Judges: KANNER, Acting Chief Judge, and SHANNON, J., concur.
Reporter: Southern Reporter, Second Series
Volume: 122
Pages: 37–39

Head Matter:
Manuel BRICKEL, Appellant, v. Elsie Krotman BRICKEL, Appellee.
No. 1661.
District Court of Appeal of Florida. Second District.
July 1, 1960.
Rosin, Paderewski & Cramer, Sarasota, for appellant.

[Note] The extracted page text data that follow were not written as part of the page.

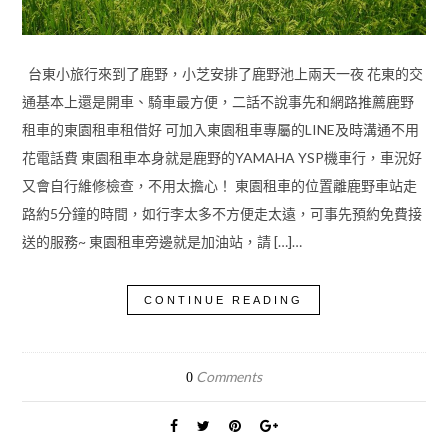
台東小旅行來到了鹿野，小芝安排了鹿野池上兩天一夜 花東的交
通基本上還是開車、騎車最方便，二話不說事先和網路推薦鹿野
租車的東園租車租借好 可加入東園租車專屬的LINE及時溝通不用
花電話費 東園租車本身就是鹿野的YAMAHA YSP機車行，車況好
又會自行維修檢查，不用太擔心！ 東園租車的位置離鹿野車站走
路約5分鐘的時間，如行李太多不方便走太遠，可事先預約免費接
送的服務~ 東園租車旁邊就是加油站，請 […]…
CONTINUE READING
Comments
0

Icard, Merrill & Cullis, Sarasota, for appellee.

Opinion:
GERMANY, JOHN, Associate Judge.
Appellant, who was the plaintiff below, filed a complaint for divorce alleging desertion and extreme cruelty. Appellee, a resident of the state of Maine, filed an answer denying the allegations of the complaint and counterclaimed seeking alimony unconnected with divorce. The cause came on for hearing before the chancellor and there was introduced into evidence over the objection of the counterclaimant a support order from a probate court in the state of Maine which decreed that the plaintiff pay to the defendant the sum of $50 per week, together with the furnishing of a heated apartment. At the conclusion of the hearing the chancellor denied the divorce and in the final decree stated that the $50 sum heretofore awarded by the Maine court would be increased to $80 and that plaintiff was to continue to provide a heated and suitable apartment to the defendant. Appellant has appealed on several grounds, the first one being that the chancellor either overlooked or failed to consider testimony which would support the allegations of extreme cruelty and therefore was in error in denying the divorce.
We have reviewed the testimony and find no error of the chancellor in denying the divorce.
The second point on appeal is that the chancellor was in error in increasing the award of the Maine court in that the decree of the Maine court was not properly before the chancellor. It is our opinion that this was error. The counter-claimant made no attempt to enforce the Maine decree, but sought, by submitting herself to the jurisdiction of this court, alimony from the plaintiff unconnected with divorce. The Maine decree was erroneously admitted into evidence and erroneously applied as a basis in part in the final decree of the chancellor. But we do not find this error to be of such magnitude as to be reversible. One of the purposes of the court is to terminate litigation. Here the chancellor heard all the witnesses and entered an order increasing the Maine decree of support and alimony from $50 a week to $80 a week and continuing the Maine order as to the plaintiff furnishing the defendant with a heated apartment. The testimony supports the award of $80 a week and an apartment both in the need of the defendant and the children and the ability of the plaintiff to pay. For this Court to reverse and require the order to be rewritten would do nothing but delay litigation and, therefore, we affirm the chancellor, but on the grounds that the $80 a week is an amount of alimony and support unconnected with divorce. Reese v. Levin, 124 Fla. 96, 168 So. 851; Equitable Life Assurance Society of United States v. Nichols, Fla., 84 So.2d 500. We have considered the other points on appeal and on cross appeal but in them find no error.
The decree of the lower court is affirmed.
Attorneys for appellee have filed a motion for attorneys' fees on appeal and the sum of $250 is awarded the attorneys representing the appellee on this appeal.
KANNER, Acting Chief Judge, and SHANNON, J., concur.